BAZI MEKÂNLARIN FAZÎLETİ
Medine'nin Fâzîleti

2. Bölüm


4569 - Hz. Aişe radıyallahu anhâ anlatıyor:
"Resûlullah aleyhissalâtu vesselâm Medine'ye geldiği vakit Ebu Bekr ve Bilâl radıyallahu anhümâ hastalandılar. Ben yanlarına gittim:
"Ey babacığım, dedim. Kendini nasıl hissediyorsun? Ey Bilâl sen nasılsın?" diye sordum. Hz. Ebu Bekr radıyallahu anh hummaya yakalanınca:
"Her insana "sabahın hayırlı olsun" denmiştir. Halbuki ölüm ona ayakkabısının bağından daha yakındır" derdi. Hz. Bilal radıyallahu anh da humma nöbetinden çıkınca sesini yükseltir ve (Mekke'ye hasretini ifade eden şu beyitleri) terennüm ederdi:
"Bilmem ki! Mekke vadisinde etrafımı izhir ve celil otları sarmış olarak bir gece daha geçirebilecek miyim? Mecenne suyuna ulaşacağım bir gün daha gelecek mi? (Mekke'nin) Şâme ve Tafil dağları bana bir kere daha görünecek mi?"
(Sonra Bilal şöyle beddua etti:
"Allahım, bizi yurdumuzdan çıkarıp bu cebalı diyara süren Şeybe İbnu Rebi'a, Utbe İbnu Rebi'a ve Ümeyye İbnu Halef'e lanet et!)

Hz. Aişe der ki:
"(Ben gidip, bunlardaki Mekke hasretini) Resûlullah aleyhissalâtu vesselâm'a haber verdim. O, şöyle dua buyurdu:
"Allah’ım bize Medine'yi sevdir. Tıpkı Mekke'yi sevdiğimiz gibi, hatta fazlasıyla! Allah’ım onun havasını sıhhatli kıl. Onun müddünü, sâ'ını hakkımızda mübarek eyle. Onun hummasını al, Cuhfe'ye koy!"

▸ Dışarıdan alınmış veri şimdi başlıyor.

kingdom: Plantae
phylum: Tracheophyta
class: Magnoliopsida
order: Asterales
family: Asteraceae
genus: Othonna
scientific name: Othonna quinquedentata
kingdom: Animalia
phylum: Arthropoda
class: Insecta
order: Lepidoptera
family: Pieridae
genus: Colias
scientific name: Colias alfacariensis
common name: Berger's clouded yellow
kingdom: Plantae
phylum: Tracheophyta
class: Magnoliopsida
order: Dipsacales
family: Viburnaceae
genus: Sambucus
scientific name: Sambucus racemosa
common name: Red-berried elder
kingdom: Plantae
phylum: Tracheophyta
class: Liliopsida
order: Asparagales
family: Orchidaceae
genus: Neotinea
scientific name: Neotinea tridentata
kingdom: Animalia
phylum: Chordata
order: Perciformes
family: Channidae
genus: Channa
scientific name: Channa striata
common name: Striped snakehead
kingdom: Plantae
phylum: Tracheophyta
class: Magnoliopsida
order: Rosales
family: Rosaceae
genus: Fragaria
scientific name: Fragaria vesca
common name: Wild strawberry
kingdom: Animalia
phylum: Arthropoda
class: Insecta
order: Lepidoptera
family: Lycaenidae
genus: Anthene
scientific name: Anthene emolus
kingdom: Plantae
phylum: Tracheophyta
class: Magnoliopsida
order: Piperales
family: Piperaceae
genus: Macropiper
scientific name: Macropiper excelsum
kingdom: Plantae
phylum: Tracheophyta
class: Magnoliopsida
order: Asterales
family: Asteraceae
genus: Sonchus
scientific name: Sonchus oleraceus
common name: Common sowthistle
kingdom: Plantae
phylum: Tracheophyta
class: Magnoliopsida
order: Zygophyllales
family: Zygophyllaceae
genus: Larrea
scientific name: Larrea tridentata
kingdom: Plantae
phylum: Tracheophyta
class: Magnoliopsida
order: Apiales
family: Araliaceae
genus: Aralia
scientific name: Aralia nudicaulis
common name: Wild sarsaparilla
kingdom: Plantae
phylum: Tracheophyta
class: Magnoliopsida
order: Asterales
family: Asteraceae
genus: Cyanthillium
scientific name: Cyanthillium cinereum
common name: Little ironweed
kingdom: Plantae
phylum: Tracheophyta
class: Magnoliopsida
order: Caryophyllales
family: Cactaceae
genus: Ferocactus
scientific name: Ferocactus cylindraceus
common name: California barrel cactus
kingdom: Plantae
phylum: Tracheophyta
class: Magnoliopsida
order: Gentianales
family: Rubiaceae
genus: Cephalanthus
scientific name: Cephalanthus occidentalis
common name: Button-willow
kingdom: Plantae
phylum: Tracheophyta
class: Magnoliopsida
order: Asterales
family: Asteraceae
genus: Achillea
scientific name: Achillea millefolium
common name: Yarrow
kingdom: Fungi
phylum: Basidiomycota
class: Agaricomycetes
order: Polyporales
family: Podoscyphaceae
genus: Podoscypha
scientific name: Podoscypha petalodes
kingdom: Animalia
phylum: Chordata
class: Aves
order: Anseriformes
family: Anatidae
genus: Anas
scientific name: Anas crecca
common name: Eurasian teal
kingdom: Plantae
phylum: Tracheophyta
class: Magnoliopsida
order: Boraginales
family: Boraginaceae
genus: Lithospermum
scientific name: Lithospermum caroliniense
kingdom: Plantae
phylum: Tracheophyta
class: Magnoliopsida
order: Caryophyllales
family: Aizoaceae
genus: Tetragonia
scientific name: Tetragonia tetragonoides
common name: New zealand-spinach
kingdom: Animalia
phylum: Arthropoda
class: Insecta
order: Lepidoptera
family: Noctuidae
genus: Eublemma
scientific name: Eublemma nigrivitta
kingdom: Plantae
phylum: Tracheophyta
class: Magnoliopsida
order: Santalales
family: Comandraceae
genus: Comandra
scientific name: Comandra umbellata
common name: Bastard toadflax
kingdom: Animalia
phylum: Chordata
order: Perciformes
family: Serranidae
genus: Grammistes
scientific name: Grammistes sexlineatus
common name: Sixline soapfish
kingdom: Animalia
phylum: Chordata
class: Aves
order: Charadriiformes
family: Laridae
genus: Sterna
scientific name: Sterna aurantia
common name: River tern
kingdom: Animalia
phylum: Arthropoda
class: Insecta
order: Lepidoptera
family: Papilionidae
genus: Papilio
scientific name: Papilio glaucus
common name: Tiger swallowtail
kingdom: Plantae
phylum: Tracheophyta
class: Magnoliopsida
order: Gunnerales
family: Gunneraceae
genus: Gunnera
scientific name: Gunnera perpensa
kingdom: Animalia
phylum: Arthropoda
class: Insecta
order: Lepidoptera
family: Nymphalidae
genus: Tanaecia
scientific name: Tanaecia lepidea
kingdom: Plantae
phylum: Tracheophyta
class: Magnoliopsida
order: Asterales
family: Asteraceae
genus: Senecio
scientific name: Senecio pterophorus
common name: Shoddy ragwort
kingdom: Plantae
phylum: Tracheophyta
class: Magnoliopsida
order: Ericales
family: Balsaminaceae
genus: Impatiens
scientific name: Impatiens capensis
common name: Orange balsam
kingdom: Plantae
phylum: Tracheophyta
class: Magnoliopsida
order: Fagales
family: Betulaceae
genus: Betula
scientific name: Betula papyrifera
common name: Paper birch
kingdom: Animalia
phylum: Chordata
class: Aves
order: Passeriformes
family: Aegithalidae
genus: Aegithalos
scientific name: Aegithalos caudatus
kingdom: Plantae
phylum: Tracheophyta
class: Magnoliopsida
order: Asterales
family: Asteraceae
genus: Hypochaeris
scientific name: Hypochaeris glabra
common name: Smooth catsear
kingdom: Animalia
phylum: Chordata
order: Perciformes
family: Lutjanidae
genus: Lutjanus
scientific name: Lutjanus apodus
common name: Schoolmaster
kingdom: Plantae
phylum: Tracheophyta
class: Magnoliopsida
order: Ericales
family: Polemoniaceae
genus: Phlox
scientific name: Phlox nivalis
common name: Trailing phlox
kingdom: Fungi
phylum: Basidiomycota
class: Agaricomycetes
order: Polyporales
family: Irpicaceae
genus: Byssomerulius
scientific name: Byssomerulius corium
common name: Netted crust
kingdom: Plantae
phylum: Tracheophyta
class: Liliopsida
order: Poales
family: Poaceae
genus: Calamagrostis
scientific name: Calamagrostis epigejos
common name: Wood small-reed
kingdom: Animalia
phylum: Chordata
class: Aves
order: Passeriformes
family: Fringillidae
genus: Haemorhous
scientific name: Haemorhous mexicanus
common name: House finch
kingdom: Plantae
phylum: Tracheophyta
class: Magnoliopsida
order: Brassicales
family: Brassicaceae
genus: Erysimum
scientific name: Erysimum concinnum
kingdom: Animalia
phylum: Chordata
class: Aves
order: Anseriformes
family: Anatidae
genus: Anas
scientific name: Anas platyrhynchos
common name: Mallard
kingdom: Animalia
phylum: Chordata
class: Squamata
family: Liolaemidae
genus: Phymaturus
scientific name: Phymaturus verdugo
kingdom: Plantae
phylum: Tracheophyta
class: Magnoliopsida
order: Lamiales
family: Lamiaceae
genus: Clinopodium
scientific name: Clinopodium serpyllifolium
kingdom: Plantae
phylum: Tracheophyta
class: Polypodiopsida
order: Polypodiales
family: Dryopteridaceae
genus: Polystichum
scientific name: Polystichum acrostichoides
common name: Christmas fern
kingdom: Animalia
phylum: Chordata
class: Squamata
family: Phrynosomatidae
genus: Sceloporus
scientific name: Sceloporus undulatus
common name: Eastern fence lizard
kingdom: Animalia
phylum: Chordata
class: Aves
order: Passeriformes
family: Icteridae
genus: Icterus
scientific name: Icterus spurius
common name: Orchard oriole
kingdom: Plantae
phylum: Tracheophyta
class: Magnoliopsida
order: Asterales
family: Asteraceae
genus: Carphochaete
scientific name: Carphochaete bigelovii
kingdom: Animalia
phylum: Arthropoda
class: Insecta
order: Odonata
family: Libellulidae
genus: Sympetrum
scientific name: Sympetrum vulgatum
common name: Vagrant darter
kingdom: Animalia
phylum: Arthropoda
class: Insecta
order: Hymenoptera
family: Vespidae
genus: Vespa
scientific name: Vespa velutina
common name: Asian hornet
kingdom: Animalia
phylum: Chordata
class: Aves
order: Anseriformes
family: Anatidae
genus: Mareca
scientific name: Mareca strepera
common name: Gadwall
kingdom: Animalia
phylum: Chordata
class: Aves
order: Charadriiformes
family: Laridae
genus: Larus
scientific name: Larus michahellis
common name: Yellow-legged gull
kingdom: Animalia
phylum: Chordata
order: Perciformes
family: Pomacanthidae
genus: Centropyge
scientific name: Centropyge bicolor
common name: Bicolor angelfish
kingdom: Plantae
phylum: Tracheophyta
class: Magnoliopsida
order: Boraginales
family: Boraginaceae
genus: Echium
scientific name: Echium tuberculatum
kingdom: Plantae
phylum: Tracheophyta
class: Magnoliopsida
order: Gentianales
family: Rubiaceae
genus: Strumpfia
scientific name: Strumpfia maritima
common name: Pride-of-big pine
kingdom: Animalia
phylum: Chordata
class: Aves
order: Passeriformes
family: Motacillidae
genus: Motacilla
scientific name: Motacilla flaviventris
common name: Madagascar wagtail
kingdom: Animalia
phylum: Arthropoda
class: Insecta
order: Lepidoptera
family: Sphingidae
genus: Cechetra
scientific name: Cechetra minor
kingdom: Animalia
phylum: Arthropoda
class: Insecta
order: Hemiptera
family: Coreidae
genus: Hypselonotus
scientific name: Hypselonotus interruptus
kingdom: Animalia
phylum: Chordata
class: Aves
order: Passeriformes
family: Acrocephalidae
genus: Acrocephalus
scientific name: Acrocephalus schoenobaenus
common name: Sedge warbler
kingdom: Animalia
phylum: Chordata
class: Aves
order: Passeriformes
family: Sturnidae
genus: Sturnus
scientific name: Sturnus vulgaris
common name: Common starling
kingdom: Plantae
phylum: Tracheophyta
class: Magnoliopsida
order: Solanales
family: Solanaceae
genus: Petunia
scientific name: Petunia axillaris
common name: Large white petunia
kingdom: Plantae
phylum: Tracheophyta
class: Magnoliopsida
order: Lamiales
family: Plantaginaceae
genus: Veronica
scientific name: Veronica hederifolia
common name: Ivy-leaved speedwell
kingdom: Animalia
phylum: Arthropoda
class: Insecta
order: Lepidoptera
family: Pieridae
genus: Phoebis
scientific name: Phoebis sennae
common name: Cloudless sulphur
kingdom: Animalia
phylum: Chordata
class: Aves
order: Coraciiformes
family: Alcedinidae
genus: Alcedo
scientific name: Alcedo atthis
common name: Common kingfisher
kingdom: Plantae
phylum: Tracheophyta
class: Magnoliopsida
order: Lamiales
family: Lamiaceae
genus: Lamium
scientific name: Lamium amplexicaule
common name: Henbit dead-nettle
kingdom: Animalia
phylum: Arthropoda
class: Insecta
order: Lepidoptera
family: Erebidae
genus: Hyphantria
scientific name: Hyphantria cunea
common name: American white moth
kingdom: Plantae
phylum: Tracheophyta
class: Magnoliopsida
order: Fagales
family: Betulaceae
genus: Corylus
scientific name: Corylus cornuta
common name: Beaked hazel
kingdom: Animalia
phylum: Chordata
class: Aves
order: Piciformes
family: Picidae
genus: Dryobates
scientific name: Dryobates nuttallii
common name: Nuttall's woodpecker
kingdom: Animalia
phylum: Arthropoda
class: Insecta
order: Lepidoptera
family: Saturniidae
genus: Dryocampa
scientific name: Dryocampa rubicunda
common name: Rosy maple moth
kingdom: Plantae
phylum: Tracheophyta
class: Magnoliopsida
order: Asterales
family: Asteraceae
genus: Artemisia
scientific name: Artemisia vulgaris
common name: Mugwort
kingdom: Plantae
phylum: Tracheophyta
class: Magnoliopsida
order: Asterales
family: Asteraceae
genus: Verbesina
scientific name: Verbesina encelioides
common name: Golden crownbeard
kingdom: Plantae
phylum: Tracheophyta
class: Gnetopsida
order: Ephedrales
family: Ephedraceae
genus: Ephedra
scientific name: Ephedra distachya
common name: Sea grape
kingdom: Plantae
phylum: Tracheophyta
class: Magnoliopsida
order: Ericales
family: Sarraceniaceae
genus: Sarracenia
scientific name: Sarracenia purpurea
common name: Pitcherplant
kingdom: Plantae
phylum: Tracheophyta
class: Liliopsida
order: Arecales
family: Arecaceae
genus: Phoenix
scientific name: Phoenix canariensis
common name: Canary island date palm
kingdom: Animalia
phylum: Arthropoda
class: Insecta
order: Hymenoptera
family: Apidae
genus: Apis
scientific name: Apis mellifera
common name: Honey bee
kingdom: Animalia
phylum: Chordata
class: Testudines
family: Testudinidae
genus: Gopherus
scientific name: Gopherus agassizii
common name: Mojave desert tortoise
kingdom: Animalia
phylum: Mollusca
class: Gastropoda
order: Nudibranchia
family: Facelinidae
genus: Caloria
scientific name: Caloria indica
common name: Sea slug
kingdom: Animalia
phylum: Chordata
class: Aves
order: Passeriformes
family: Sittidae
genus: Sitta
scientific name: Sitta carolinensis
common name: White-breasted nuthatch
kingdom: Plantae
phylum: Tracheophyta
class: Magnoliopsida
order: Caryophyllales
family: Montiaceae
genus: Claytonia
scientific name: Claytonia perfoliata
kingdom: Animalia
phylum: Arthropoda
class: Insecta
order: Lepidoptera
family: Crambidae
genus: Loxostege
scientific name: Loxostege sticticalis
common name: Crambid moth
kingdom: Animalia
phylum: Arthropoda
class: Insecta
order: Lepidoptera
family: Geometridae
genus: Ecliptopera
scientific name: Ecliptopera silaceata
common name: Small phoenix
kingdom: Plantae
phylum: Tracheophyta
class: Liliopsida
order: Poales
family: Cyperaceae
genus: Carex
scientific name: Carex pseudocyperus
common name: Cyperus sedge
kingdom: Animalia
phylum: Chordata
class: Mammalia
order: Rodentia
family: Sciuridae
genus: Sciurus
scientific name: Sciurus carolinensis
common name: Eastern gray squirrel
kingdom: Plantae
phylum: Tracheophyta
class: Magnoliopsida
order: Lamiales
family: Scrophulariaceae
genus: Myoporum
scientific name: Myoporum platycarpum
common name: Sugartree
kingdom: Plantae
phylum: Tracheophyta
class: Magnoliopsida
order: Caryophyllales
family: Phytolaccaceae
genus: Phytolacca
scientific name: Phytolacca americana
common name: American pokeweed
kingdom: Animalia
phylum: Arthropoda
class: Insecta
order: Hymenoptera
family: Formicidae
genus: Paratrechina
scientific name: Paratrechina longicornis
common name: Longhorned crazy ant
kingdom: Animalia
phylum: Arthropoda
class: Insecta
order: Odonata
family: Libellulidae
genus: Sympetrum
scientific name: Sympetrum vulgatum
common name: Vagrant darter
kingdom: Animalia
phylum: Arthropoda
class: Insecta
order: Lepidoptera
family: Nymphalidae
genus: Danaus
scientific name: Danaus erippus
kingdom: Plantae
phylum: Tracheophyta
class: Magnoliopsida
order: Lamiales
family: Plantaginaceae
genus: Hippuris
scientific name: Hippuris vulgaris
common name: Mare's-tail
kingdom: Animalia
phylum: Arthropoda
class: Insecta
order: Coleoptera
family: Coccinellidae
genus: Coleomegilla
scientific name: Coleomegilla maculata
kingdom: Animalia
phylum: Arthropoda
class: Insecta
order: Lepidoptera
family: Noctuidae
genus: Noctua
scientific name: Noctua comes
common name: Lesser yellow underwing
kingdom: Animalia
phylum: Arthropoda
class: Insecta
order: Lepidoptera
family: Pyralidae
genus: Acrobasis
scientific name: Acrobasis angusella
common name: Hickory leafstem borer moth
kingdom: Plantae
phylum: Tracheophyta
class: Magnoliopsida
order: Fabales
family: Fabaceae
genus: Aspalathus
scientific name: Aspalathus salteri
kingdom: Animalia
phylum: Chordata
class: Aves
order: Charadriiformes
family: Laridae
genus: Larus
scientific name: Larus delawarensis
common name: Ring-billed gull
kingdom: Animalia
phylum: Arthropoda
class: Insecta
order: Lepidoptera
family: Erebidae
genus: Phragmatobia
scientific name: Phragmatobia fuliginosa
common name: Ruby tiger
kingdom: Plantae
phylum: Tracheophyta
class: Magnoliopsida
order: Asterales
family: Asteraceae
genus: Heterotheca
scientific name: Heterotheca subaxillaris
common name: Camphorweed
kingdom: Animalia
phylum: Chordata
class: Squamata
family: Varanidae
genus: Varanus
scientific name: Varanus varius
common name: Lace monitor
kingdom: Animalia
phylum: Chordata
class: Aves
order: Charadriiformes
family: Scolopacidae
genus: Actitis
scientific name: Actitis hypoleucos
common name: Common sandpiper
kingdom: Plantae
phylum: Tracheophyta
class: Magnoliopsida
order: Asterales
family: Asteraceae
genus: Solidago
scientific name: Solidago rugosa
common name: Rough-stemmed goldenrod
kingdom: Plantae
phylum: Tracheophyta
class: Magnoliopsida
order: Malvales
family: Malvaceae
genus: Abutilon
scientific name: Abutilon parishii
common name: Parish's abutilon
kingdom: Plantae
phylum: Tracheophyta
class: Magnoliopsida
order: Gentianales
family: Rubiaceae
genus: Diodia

4571 - Ebu Hureyre radıyallahu anh anlatıyor:
"Resûlullah aleyhissalâtu vesselâm'a (yılın turfanda) ilk meyvesi getirildiği zaman şöyle buyururlardı:
"Allahım, bize Medine'mizi, meyvelerimizi, müddümüzü, sa'ımızı bereket üzerine bereketle mübarek kıl. Allah’ım, İbrahim senin kulun, peygamberin ve halilindir. Ben de senin kulun ve peygamberinim. O sana Mekke için dua etti. Ben de Medine için, onun Mekke hakkında yaptığı duayı bir misli ziyadesiyle aynen yapıyorum.
"Resûlullah bu şekilde dua ettikten sonra getirilen meyveyi, orada hazır olan çocuklardan en küçüğüne verirdi."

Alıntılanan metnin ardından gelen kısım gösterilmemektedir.